Aposta no caos
(( Wilson Cid hoje no
”Jornal do Brasil” ))
Numa
hora de tantas inseguranças, confiscado ao brasileiro o direito de
imaginar o que está por acontecer logo ali; ou o que pode
surpreender, tanto nos rumos da política como nas relações entre
os poderes ou na batalha contra o vírus, vem à lembrança a dúvida
de um velho coronel dos redutos da Mata mineira nos dias de vida e
morte entre PSD e UDN dos anos 50. Dizia ele: ninguém sabe de nada,
e quem disser que sabe está mal informado. Importado para os nossos
dias, aquele sentimento de incerteza parece ganhar sinistra
atualidade. Ninguém sabe, com certeza, o que aguardam as
instituições num perigoso conflito de antigas divergências que
agora descambaram para ofensas pessoais. Já nem são preservados
tratamentos respeitos da liturgia que presidente, ministros,
deputados e juristas acharam por bem substituir por grosserias e
expressões de baixíssimo calão.
Nada
se altera com a promessa de que esta seria uma semana de esforços
concentrados na busca do diálogo entre os três poderes, como
proposta de se restabelecer um mínimo de convivência; porque mal
saiu o domingo e as tensões já estavam de volta, resultado de
depreciações com que o presidente volta a definir os adversários e
lideranças estaduais, ao mesmo tempo em que ele amplia a suspeita
de que o Judiciário guarda esquemas montados para perturbá-lo e
constranger familiares. Nesse clima de vigoroso conflito, a
pretendida pacificação, para a qual se empenhariam os presidentes
das casas legislativas, parece comprometida antes mesmo de nascer.
Paz
só pode ter resultados e ser alcançada em sua plenitude quando os
que digladiam depõem armas, multilateralmente, exatamente o oposto
do que se tem visto numa Brasília que acabou transformada em mil
trincheiras. Estamos diante de uma guerra declarada: o presidente
xinga, dispara e vocaliza denúncias, ministros ofendidos respondem,
tramitam inquéritos, pedem-se oitivas no palácio e o celular do
presidente vira instrumento de medição de forças. Na verdade, no
vendaval de desprestígio geral, todos estão perdendo; menos o vírus
mortal, que transita sob a tolerância dos poderes instituídos,
relegado a plano inferior.
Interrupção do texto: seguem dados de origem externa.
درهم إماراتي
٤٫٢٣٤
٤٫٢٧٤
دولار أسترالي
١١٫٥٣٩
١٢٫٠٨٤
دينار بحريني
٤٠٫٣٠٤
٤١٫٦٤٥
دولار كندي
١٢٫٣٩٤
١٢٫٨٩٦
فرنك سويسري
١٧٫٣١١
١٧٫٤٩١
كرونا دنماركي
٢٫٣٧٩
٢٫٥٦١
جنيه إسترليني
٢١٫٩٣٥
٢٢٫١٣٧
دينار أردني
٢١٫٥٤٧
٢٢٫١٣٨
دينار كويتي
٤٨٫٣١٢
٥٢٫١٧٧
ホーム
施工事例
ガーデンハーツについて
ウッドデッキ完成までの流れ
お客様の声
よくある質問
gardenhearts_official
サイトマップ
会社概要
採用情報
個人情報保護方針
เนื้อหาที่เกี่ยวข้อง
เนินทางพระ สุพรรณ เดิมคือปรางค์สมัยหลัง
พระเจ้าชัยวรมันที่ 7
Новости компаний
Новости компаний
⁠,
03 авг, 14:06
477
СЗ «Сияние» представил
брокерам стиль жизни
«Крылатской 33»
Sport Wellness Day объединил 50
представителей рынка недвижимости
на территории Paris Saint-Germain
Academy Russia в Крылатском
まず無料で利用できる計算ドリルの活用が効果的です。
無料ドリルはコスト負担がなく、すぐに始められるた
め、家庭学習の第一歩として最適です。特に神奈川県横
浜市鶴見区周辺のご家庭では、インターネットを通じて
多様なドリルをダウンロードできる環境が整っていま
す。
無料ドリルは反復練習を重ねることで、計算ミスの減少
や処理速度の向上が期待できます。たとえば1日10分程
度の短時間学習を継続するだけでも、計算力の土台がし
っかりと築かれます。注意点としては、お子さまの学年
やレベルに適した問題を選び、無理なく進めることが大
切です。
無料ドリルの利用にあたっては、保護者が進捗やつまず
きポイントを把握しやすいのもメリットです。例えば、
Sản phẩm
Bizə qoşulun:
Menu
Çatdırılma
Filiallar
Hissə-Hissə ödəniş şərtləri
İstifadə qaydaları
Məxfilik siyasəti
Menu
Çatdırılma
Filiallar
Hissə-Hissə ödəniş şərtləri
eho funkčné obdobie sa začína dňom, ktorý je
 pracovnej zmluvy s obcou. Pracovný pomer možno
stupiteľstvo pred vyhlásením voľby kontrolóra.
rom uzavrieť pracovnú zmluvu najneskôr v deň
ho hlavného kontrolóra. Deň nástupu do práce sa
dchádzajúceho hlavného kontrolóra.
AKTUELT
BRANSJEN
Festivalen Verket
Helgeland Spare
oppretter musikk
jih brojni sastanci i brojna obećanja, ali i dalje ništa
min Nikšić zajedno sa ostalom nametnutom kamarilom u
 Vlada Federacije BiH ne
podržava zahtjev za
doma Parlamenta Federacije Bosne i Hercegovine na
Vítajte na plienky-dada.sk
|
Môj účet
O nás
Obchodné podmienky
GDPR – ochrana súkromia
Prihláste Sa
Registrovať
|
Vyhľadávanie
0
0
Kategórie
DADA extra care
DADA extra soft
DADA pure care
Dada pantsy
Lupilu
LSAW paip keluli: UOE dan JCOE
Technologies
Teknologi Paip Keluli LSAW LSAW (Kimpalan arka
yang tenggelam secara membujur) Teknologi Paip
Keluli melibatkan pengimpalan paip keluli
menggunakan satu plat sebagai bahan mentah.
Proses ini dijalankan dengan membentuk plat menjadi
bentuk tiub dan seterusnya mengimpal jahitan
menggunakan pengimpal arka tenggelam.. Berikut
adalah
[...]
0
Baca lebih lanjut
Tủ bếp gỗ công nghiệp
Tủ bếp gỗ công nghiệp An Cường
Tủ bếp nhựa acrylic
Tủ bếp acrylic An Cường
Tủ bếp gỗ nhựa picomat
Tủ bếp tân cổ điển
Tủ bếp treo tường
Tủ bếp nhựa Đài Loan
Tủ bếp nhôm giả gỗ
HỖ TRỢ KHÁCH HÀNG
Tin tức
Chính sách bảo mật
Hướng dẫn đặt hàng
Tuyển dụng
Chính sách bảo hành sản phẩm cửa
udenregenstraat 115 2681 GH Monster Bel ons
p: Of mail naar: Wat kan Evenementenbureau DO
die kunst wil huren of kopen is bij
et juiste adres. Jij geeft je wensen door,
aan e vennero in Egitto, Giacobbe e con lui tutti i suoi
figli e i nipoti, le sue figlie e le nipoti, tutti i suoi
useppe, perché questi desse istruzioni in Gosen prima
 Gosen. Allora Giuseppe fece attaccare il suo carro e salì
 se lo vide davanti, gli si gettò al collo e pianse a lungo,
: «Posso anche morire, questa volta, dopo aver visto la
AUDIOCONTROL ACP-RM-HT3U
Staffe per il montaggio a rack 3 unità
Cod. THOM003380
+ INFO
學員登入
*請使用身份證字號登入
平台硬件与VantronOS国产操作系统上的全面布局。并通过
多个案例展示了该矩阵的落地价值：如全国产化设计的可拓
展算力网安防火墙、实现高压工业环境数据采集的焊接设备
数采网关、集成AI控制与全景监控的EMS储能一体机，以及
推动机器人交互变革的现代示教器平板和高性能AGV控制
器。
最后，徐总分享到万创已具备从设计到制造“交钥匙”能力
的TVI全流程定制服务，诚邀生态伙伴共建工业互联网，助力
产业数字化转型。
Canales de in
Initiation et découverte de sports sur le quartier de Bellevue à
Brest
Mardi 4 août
Quanto a isso, o governo porta-se como os
sábios de Bizâncio, que discutiam o sexo dos anjo enquanto o
inimigo invadia a cidade. O corona cavalga livre pelo Brasil, quando
os palácios podiam cuidar da prioridade maior. Tudo concorrendo para
que a harmonia entre os que governam pareça algo distante,
impossível de ser atingido. Com punhos cerrados, armas em riste e
sucessiva troca de retaliações a guerra continuará.
Não
é suspeitar demais nem apostar no catastrofismo admitir que os
gabinetes de Brasília, não satisfeitos com o corona devastador,
deixaram-se contaminar igualmente por outro vírus, o que propaga a
ruptura da democracia, abrindo-se portas e janelas ao advento de um
governo autoritário, sem maiores compromisso com as liberdades e com
as próprias instituições. Já não terá bastado a herança de 64,
com a diferença de que desta vez não é necessário esperar pela
chegada dos generais, porque eles já são numerosos e hóspedes do
poder; são de casa. Neste particular, se dúvida houvesse, os fatos
cuidaram de remover. Os conflitos intestinos restritos à direita
(não a esquerda, fora do painel, que vive de quarentena e
perplexidade), tornam difícil dissimular a responsabilidade desses
dirigentes com uma democracia cujas bases foram custosamente
reconstruídas há 35 anos.
Se
as exaltações prosperam entre direitistas civis e muitos militares
fardados ou não, parece estarmos assistindo ao empenho deles na
produção do caos, acirrar ânimos, criar tumultos que possam
explicar reações violentas; enfim, o arcabouço de um estado
policialesco.
É
sombrio constatar nesses dias confusos, de internáveis tensões, que
nos tomaram o direito de saber para onde caminhamos; mesma dúvida
que incomodava o velho coronel do interior de Minas. Dúvida que
agora prospera mais ainda, sobretudo porque o presidente da República
não se convence de que lhe pertence, por dever de ofício, dar o
primeiro passo rumo a uma convivência respeitosa no tripé dos
poderes; mesmo que se sinta no direito de denunciar esquemas de
perseguição à família. Porque a esta sobrepõem-se os interesses
de um país que reclama paz e ânimo para enfrentar os pesados
problemas que persistirão depois da epidemia.